Je me demande si cette inquiétude, cette peur, palpables à travers ses propos ne l’ont pas d’une certaine façon obligée à une certaine discrétion concernant sa douleur et son confort de vie pendant les derniers moments. Je me demande si un accompagnement médicamenteux adapté ne lui aurait pas laissé le « plus » de temps qu’elle souhaitait ? La peur de se voir enlever son temps à coups de médicaments trop « dosés », administrés trop hâtivement l’en a peut être empêchée. Ainsi, s’est elle, peut être, dans ce mutisme douloureux, privée d’un accompagnement qui aurait pu la soulager tout en respectant au mieux ses désirs.

Cinq ans plus tard, je persiste à penser que nous devons rester en alerte.

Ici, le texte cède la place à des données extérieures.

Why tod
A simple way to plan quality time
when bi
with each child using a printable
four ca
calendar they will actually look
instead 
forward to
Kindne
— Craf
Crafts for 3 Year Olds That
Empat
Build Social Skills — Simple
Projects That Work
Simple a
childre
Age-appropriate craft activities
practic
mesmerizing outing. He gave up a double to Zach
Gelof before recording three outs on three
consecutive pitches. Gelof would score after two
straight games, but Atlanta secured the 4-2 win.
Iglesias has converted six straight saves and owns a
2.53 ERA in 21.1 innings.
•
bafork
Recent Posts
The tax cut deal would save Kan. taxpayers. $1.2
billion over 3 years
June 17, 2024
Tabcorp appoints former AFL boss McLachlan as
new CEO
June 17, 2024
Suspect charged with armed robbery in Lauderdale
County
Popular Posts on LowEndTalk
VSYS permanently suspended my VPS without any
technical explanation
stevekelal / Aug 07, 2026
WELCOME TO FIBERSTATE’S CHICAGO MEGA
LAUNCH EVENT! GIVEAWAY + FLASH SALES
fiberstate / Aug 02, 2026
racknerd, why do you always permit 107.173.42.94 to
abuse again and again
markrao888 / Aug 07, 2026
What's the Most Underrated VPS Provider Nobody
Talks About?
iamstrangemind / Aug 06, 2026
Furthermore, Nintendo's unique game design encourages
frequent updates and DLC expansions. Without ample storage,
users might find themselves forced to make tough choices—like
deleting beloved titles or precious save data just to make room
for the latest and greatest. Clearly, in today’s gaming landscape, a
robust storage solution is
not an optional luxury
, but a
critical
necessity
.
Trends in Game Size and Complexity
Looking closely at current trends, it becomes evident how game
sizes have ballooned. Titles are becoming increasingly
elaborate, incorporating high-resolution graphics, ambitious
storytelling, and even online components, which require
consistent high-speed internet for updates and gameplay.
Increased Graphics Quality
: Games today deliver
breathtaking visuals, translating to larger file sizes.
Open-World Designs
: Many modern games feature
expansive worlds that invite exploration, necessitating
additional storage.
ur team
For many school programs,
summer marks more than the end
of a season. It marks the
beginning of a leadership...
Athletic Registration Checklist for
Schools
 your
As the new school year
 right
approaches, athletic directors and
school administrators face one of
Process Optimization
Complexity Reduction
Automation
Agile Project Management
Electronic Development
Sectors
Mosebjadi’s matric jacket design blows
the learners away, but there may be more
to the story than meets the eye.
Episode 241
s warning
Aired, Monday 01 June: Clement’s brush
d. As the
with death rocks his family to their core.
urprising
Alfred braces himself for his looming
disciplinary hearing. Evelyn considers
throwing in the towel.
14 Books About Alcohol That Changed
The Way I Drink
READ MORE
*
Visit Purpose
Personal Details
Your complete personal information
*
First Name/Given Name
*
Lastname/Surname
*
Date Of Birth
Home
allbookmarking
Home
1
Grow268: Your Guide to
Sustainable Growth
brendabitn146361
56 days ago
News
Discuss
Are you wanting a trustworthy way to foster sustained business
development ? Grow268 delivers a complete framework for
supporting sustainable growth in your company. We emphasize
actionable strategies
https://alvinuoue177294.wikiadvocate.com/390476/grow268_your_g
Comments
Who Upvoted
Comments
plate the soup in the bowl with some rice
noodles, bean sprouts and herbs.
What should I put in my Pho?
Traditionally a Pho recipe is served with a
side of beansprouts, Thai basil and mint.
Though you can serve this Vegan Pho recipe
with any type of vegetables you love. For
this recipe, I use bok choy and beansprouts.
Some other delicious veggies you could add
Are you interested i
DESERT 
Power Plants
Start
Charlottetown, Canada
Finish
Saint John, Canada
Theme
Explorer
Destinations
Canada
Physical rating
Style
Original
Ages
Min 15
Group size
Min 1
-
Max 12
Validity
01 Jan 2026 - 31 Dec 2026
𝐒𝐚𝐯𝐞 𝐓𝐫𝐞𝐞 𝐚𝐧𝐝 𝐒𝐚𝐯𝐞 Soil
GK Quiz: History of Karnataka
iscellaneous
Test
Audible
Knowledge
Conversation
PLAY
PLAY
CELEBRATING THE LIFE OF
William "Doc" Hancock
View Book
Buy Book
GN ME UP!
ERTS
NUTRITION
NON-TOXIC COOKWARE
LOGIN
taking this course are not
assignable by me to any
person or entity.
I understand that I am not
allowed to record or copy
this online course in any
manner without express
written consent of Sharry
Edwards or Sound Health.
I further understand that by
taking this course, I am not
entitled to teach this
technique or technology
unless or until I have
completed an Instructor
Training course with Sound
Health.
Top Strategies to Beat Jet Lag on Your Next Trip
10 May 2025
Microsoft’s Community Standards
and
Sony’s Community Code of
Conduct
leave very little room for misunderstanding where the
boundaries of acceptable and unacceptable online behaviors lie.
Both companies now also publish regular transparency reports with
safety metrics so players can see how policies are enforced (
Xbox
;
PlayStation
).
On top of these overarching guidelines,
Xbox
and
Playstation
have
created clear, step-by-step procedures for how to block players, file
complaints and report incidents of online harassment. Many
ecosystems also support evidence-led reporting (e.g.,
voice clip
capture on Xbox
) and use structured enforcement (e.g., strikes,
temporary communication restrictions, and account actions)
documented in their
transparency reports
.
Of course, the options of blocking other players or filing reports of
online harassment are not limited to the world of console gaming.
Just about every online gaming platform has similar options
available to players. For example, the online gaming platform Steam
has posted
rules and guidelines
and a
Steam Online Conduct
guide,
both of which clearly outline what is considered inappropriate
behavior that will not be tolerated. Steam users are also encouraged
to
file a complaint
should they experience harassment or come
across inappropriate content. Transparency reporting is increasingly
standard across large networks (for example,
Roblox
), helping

La précipitation d’effacer les différences, les souffrances qui nous gênent, qui peuvent nous faire mal, ne doit pas prendre le pas sur l’attention et l’accompagnement que nous devons à ceux qui demandent à être avec nous avec leurs différences, avec leurs souffrances. Le respect de leurs choix, le soulagement de leurs douleurs doivent être pris en compte afin que notre société et parfois eux-mêmes n’en arrivent plus à demander d’abord le droit à disparaître avant celui d’être.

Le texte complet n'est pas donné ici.